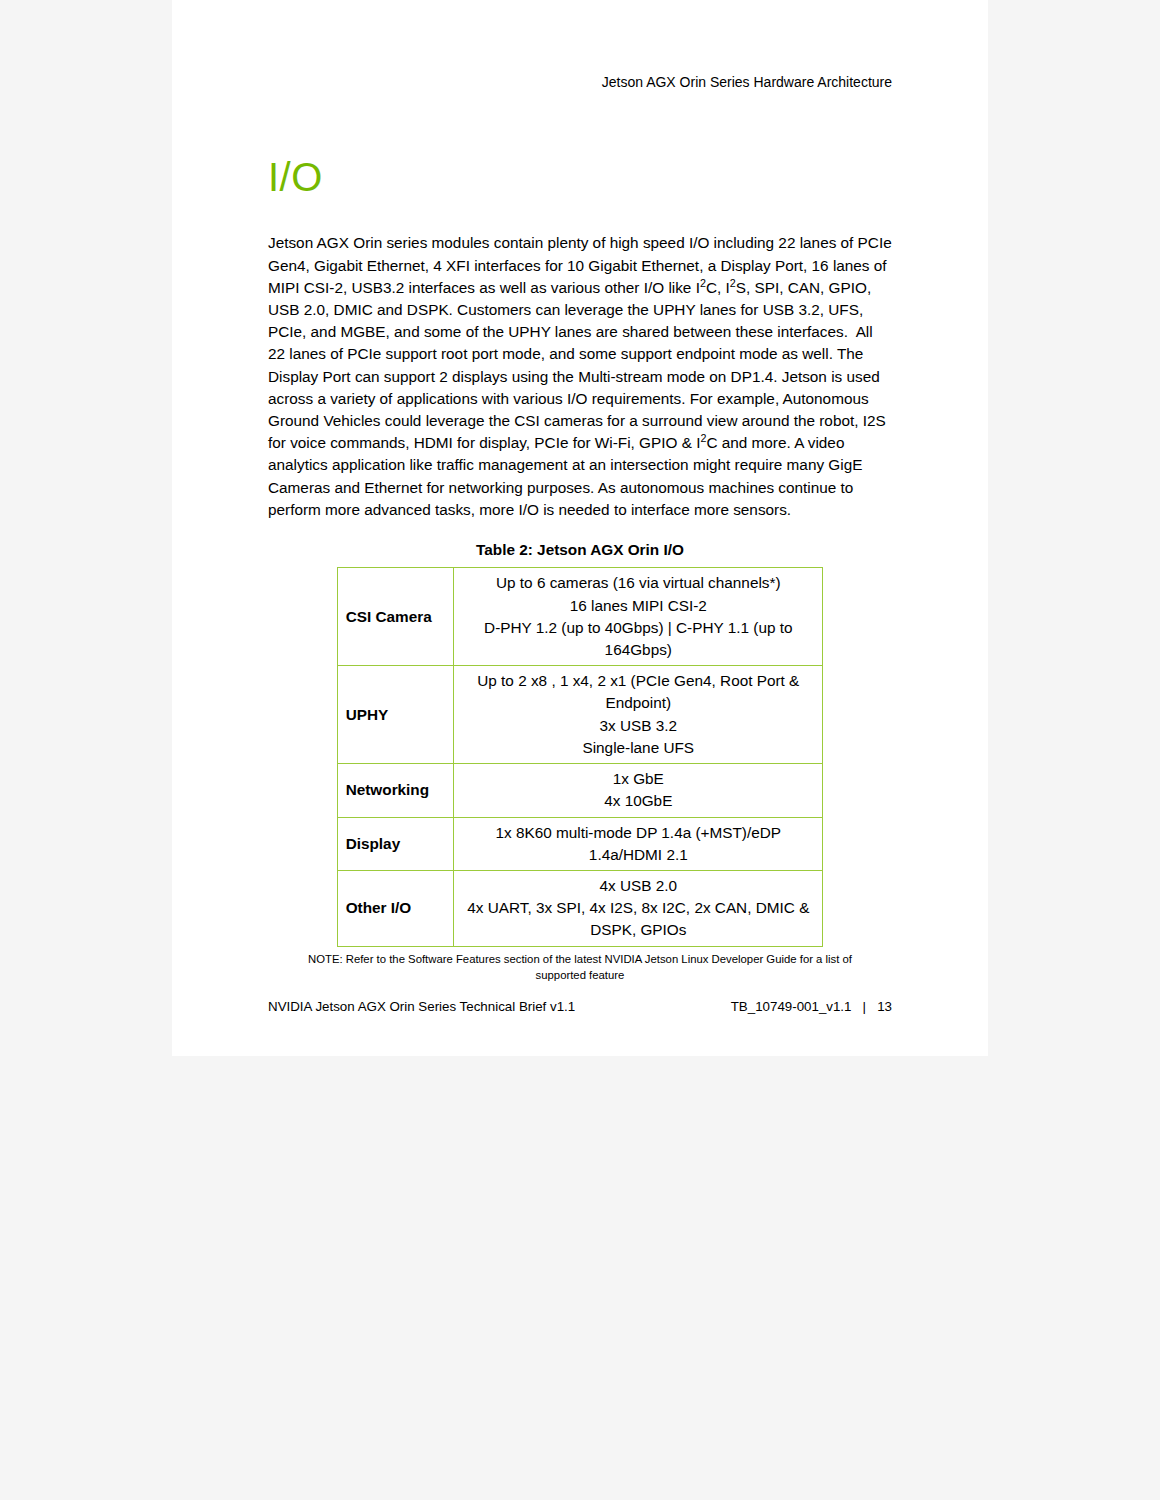Jetson AGX Orin Series Hardware Architecture
I/O
Jetson AGX Orin series modules contain plenty of high speed I/O including 22 lanes of PCIe Gen4, Gigabit Ethernet, 4 XFI interfaces for 10 Gigabit Ethernet, a Display Port, 16 lanes of MIPI CSI-2, USB3.2 interfaces as well as various other I/O like I2C, I2S, SPI, CAN, GPIO, USB 2.0, DMIC and DSPK. Customers can leverage the UPHY lanes for USB 3.2, UFS, PCIe, and MGBE, and some of the UPHY lanes are shared between these interfaces. All 22 lanes of PCIe support root port mode, and some support endpoint mode as well. The Display Port can support 2 displays using the Multi-stream mode on DP1.4. Jetson is used across a variety of applications with various I/O requirements. For example, Autonomous Ground Vehicles could leverage the CSI cameras for a surround view around the robot, I2S for voice commands, HDMI for display, PCIe for Wi-Fi, GPIO & I2C and more. A video analytics application like traffic management at an intersection might require many GigE Cameras and Ethernet for networking purposes. As autonomous machines continue to perform more advanced tasks, more I/O is needed to interface more sensors.
Table 2: Jetson AGX Orin I/O
| CSI Camera | Up to 6 cameras (16 via virtual channels*) 16 lanes MIPI CSI-2 D-PHY 1.2 (up to 40Gbps) / C-PHY 1.1 (up to 164Gbps) |
| UPHY | Up to 2 x8 , 1 x4, 2 x1 (PCIe Gen4, Root Port & Endpoint) 3x USB 3.2 Single-lane UFS |
| Networking | 1x GbE 4x 10GbE |
| Display | 1x 8K60 multi-mode DP 1.4a (+MST)/eDP 1.4a/HDMI 2.1 |
| Other I/O | 4x USB 2.0 4x UART, 3x SPI, 4x I2S, 8x I2C, 2x CAN, DMIC & DSPK, GPIOs |
NOTE: Refer to the Software Features section of the latest NVIDIA Jetson Linux Developer Guide for a list of supported feature
NVIDIA Jetson AGX Orin Series Technical Brief v1.1 TB_10749-001_v1.1 | 13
####
### INSTRUCTIONS FOR THE TASK
Write out the data exactly, but not its pictures.

### EXERCISE RESPONSE
Jetson AGX Orin Series Hardware Architecture
I/O
Jetson AGX Orin series modules contain plenty of high speed I/O including 22 lanes of PCIe Gen4, Gigabit Ethernet, 4 XFI interfaces for 10 Gigabit Ethernet, a Display Port, 16 lanes of MIPI CSI-2, USB3.2 interfaces as well as various other I/O like I2C, I2S, SPI, CAN, GPIO, USB 2.0, DMIC and DSPK. Customers can leverage the UPHY lanes for USB 3.2, UFS, PCIe, and MGBE, and some of the UPHY lanes are shared between these interfaces. All 22 lanes of PCIe support root port mode, and some support endpoint mode as well. The Display Port can support 2 displays using the Multi-stream mode on DP1.4. Jetson is used across a variety of applications with various I/O requirements. For example, Autonomous Ground Vehicles could leverage the CSI cameras for a surround view around the robot, I2S for voice commands, HDMI for display, PCIe for Wi-Fi, GPIO & I2C and more. A video analytics application like traffic management at an intersection might require many GigE Cameras and Ethernet for networking purposes. As autonomous machines continue to perform more advanced tasks, more I/O is needed to interface more sensors.
Table 2: Jetson AGX Orin I/O
| CSI Camera | Up to 6 cameras (16 via virtual channels*) 16 lanes MIPI CSI-2 D-PHY 1.2 (up to 40Gbps) / C-PHY 1.1 (up to 164Gbps) |
| UPHY | Up to 2 x8 , 1 x4, 2 x1 (PCIe Gen4, Root Port & Endpoint) 3x USB 3.2 Single-lane UFS |
| Networking | 1x GbE 4x 10GbE |
| Display | 1x 8K60 multi-mode DP 1.4a (+MST)/eDP 1.4a/HDMI 2.1 |
| Other I/O | 4x USB 2.0 4x UART, 3x SPI, 4x I2S, 8x I2C, 2x CAN, DMIC & DSPK, GPIOs |
NOTE: Refer to the Software Features section of the latest NVIDIA Jetson Linux Developer Guide for a list of supported feature
NVIDIA Jetson AGX Orin Series Technical Brief v1.1 TB_10749-001_v1.1 | 13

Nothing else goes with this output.